Information provided:
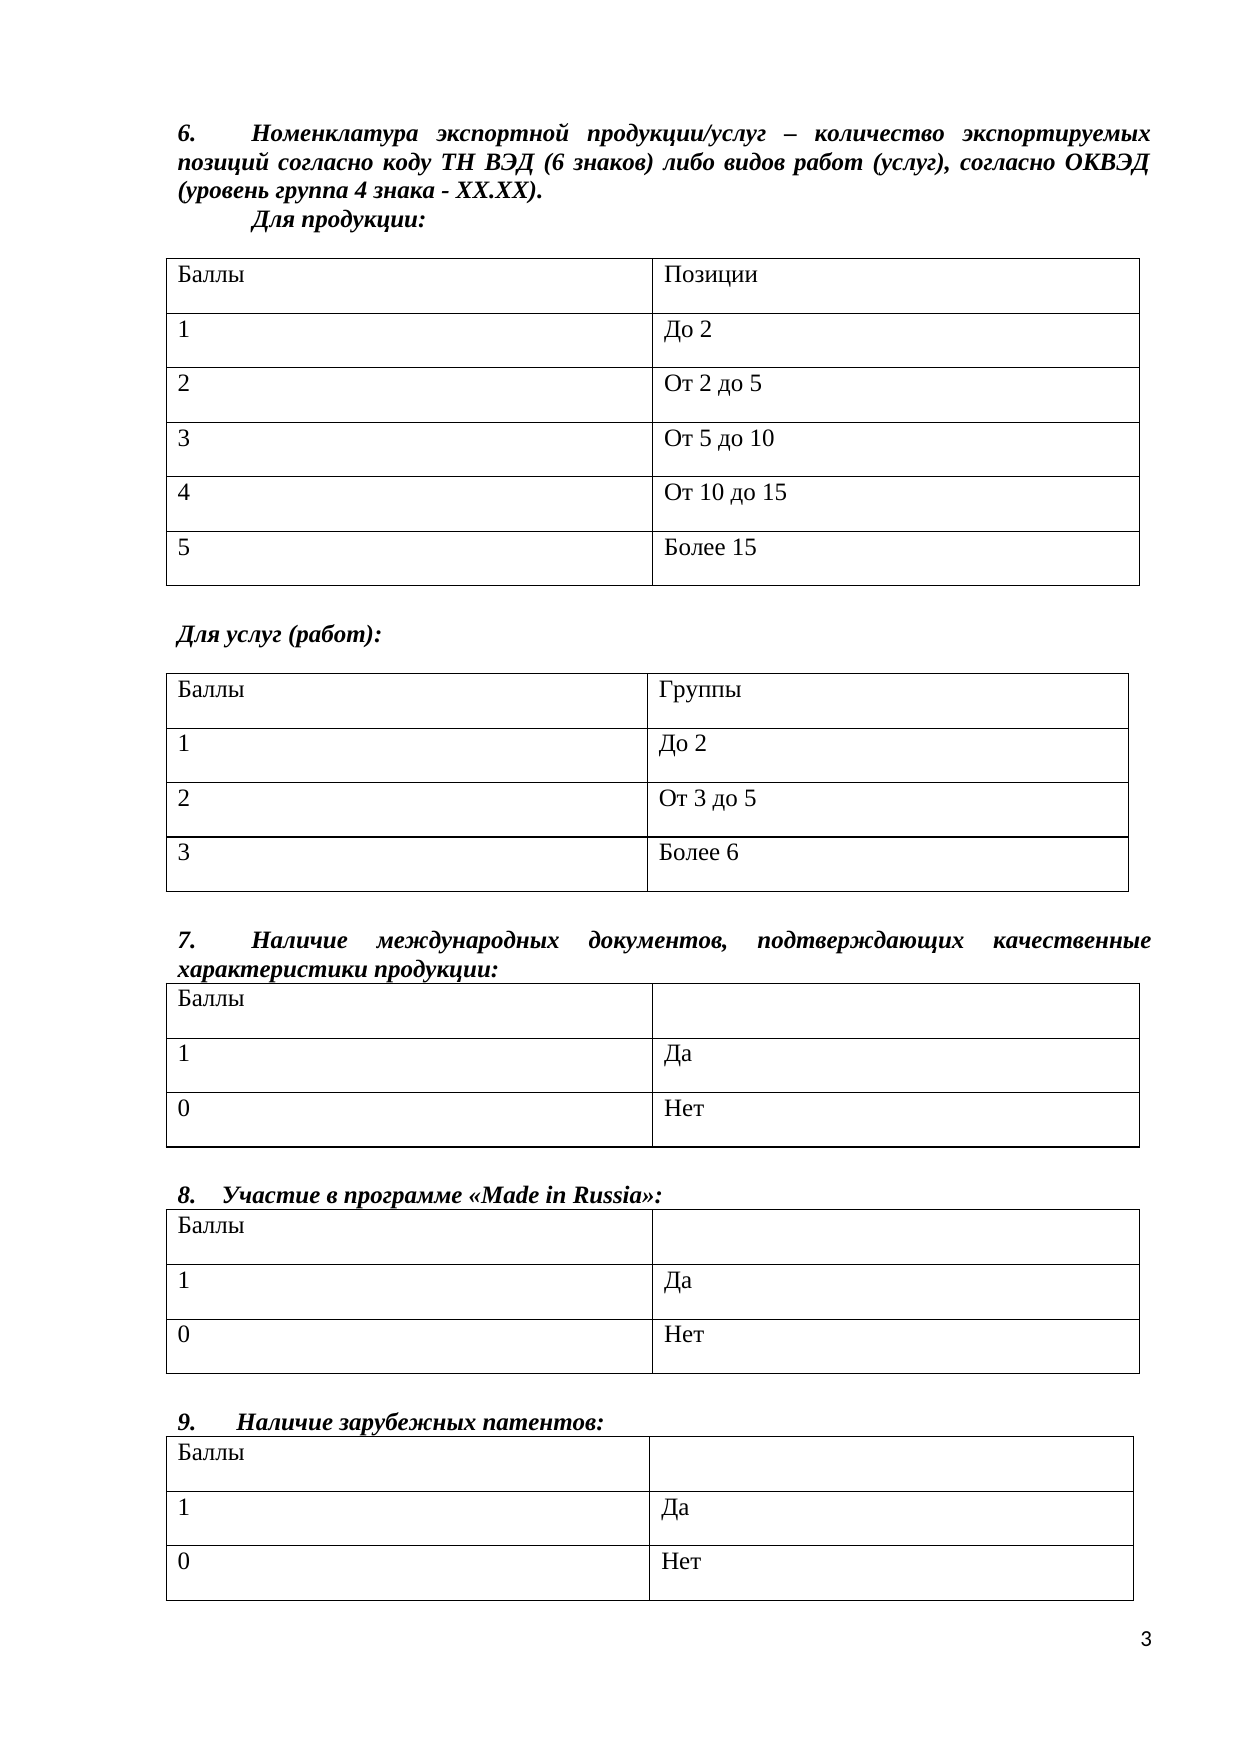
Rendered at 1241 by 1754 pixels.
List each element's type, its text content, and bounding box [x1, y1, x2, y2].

table_header Баллы [167, 984, 652, 1037]
table_cell От 3 до 5 [648, 783, 1128, 836]
table_cell От 10 до 15 [653, 477, 1139, 531]
list Наличие международных документов, подтверждающих качественные характеристики продукции: [177, 925, 1152, 982]
table_cell 2 [167, 783, 647, 836]
table_cell 1 [167, 1039, 652, 1092]
table_cell 1 [167, 729, 647, 782]
table_cell Нет [653, 1320, 1139, 1373]
table_cell 3 [167, 423, 652, 476]
table_header Позиции [653, 259, 1139, 313]
table_cell От 2 до 5 [653, 368, 1139, 422]
table_cell Да [653, 1265, 1139, 1318]
table_cell До 2 [653, 314, 1139, 367]
list Наличие зарубежных патентов: [177, 1407, 1152, 1436]
table_cell Нет [650, 1546, 1133, 1600]
table_header Баллы [167, 1437, 649, 1491]
table_header [653, 984, 1139, 1037]
table_cell 1 [167, 1265, 652, 1318]
table_cell 3 [167, 838, 647, 891]
table_header Группы [648, 674, 1128, 727]
table_cell 0 [167, 1320, 652, 1373]
table_header Баллы [167, 259, 652, 313]
table_cell 0 [167, 1546, 649, 1600]
list Участие в программе «Made in Russia»: [177, 1180, 1152, 1209]
table_header Баллы [167, 674, 647, 727]
list Для продукции: [177, 204, 1152, 233]
table_header Баллы [167, 1210, 652, 1264]
table_cell Более 15 [653, 532, 1139, 585]
table_header [650, 1437, 1133, 1491]
table_cell До 2 [648, 729, 1128, 782]
table_cell Да [650, 1492, 1133, 1545]
table_cell 4 [167, 477, 652, 531]
list Для услуг (работ): [177, 619, 1152, 648]
list Номенклатура экспортной продукции/услуг – количество экспортируемых позиций согласно коду ТН ВЭД (6 знаков) либо видов работ (услуг), согласно ОКВЭД (уровень группа 4 знака - ХХ.ХХ). [177, 118, 1152, 204]
table_cell 2 [167, 368, 652, 422]
table_header [653, 1210, 1139, 1264]
table_cell Нет [653, 1093, 1139, 1146]
table_cell 0 [167, 1093, 652, 1146]
table_cell 5 [167, 532, 652, 585]
table_cell 1 [167, 1492, 649, 1545]
table_cell Более 6 [648, 838, 1128, 891]
table_cell От 5 до 10 [653, 423, 1139, 476]
table_cell Да [653, 1039, 1139, 1092]
table_cell 1 [167, 314, 652, 367]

What you should do: Select all lines with the word "работ" from the entries above.

Solved problem:
list Для услуг (работ): [177, 619, 1152, 648]
list Номенклатура экспортной продукции/услуг – количество экспортируемых позиций согласно коду ТН ВЭД (6 знаков) либо видов работ (услуг), согласно ОКВЭД (уровень группа 4 знака - ХХ.ХХ). [177, 118, 1152, 204]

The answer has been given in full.